On hybrid work research:
“Did you bring Nick Bloom's research?… Did you bring the Ggendra Nadal meta analysis from year?… I did.”
— Adam & Brené (03:43–03:51, playful banter)
On in-person weak ties:
“It's less about socializing and more a creative infrastructure… when it disappears… there's less innovation… teams turn into self-referencing systems.”
— Brené (08:54)
On binary thinking in workplace debates:
“Classic binary bias.”
— Adam (33:02)
On system-level problem solving:
“The lower you go in the iceberg to answer the questions, the greater leverage and more lasting and meaningful the change.”
— Brené (23:00)
On leadership and trust:
“If you can't be bothered by that and you're gonna rely on just because I said so, say goodbye to your top talent.”
— Brené (26:12)
Adam favors tight edits for respect of time; Brené values authentic process even if slow or awkward.

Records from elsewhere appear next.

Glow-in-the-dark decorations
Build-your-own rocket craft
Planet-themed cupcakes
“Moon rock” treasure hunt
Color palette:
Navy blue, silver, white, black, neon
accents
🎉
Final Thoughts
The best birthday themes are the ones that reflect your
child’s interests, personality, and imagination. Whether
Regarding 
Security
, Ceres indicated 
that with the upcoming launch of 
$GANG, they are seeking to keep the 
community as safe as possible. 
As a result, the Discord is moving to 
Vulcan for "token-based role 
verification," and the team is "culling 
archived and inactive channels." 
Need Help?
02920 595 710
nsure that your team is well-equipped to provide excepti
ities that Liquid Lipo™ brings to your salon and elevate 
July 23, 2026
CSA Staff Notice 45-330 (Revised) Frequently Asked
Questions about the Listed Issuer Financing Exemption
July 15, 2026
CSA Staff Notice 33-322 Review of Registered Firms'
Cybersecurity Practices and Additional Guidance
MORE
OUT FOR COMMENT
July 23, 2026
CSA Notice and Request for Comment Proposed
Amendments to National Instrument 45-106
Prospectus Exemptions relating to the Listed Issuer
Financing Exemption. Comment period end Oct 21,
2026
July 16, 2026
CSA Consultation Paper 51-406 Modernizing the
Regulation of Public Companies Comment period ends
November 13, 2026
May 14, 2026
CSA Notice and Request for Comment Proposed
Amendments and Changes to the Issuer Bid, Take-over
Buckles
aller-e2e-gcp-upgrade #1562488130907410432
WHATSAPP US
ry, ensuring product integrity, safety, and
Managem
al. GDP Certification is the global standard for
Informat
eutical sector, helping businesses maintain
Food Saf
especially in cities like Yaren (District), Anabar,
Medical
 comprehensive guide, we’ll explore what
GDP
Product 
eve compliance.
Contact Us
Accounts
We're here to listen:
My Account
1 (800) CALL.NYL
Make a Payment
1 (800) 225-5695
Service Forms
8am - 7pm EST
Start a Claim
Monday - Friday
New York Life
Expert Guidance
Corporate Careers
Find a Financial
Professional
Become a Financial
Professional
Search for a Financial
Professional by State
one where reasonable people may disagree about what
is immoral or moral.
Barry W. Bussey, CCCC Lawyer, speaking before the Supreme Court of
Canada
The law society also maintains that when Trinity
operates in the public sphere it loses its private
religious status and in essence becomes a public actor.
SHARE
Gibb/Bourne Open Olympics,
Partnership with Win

They consider middle ground (structural clarity, signaling, selective edits) and invite listener feedback.
“Thank God you’re not insight machines. That’s not what we need. We don’t know how to talk to each other.” (Listener feedback cited by Brené, 47:44)
This episode blends rigorous research, lived experience, and critical frameworks to invite leaders and teams toward deeper understanding, thoughtful design, and a more human future of work.